[BEGIN Material supplied]

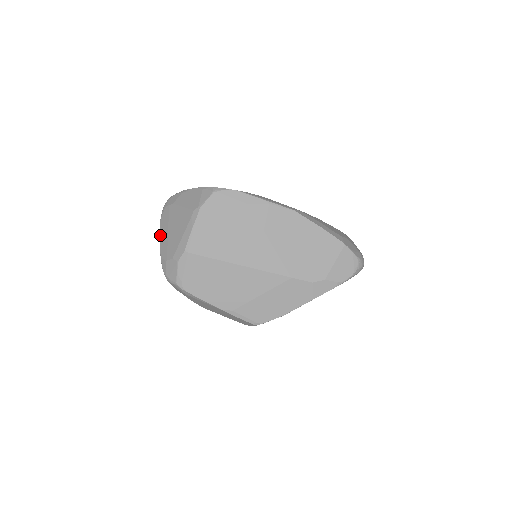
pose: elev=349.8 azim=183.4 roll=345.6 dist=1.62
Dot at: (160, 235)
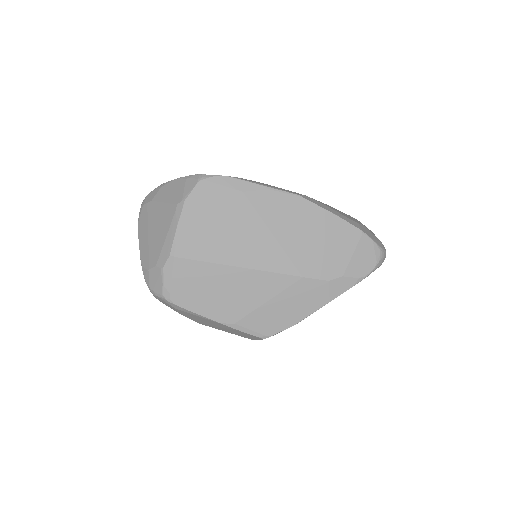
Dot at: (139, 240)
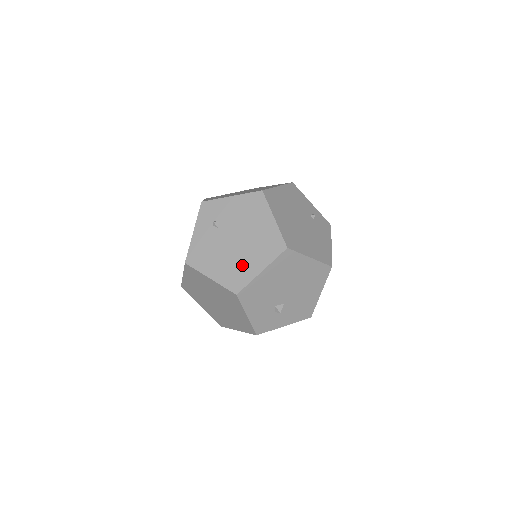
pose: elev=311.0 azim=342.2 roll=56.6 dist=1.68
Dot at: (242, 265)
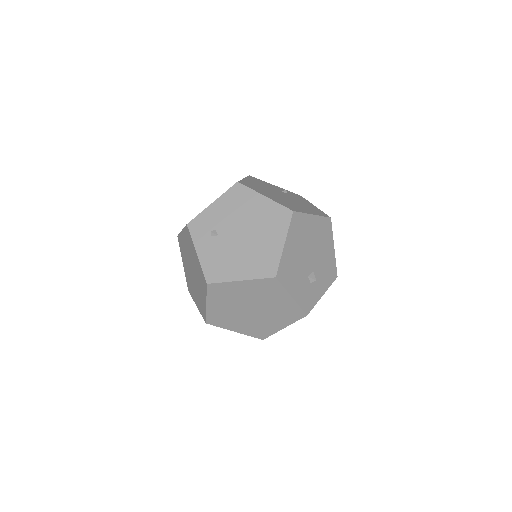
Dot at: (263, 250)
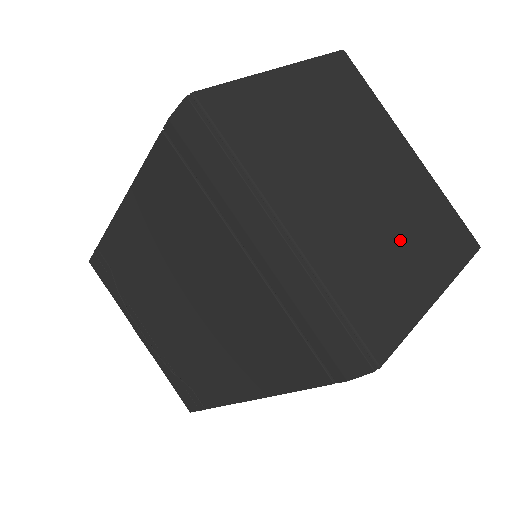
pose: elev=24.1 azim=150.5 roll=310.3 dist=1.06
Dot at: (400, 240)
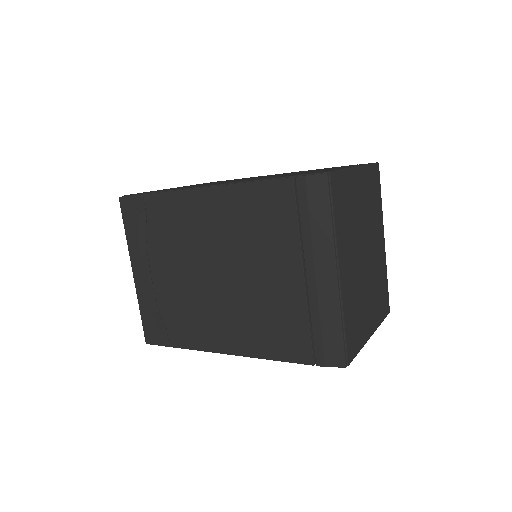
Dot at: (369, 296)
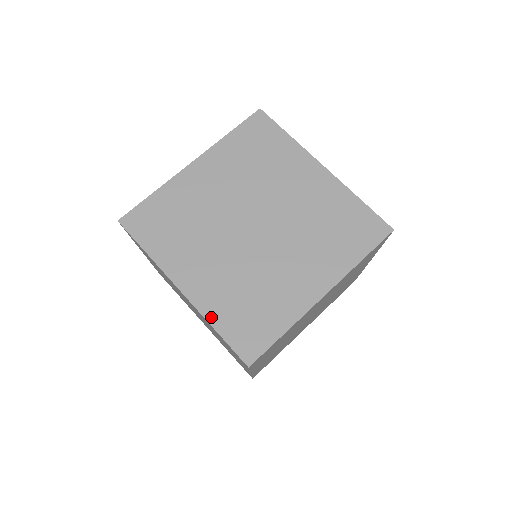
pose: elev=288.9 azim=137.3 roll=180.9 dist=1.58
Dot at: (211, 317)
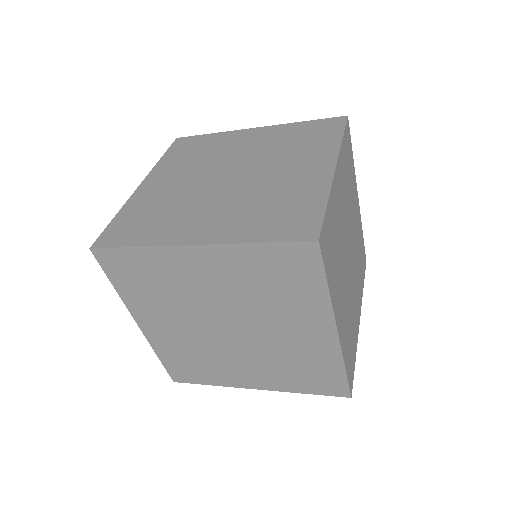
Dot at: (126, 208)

[END Material supplied]

Aim :: Please count the lines in the listing above that contain the string "dist", with case counting, and give only the number.

Completed task :: 4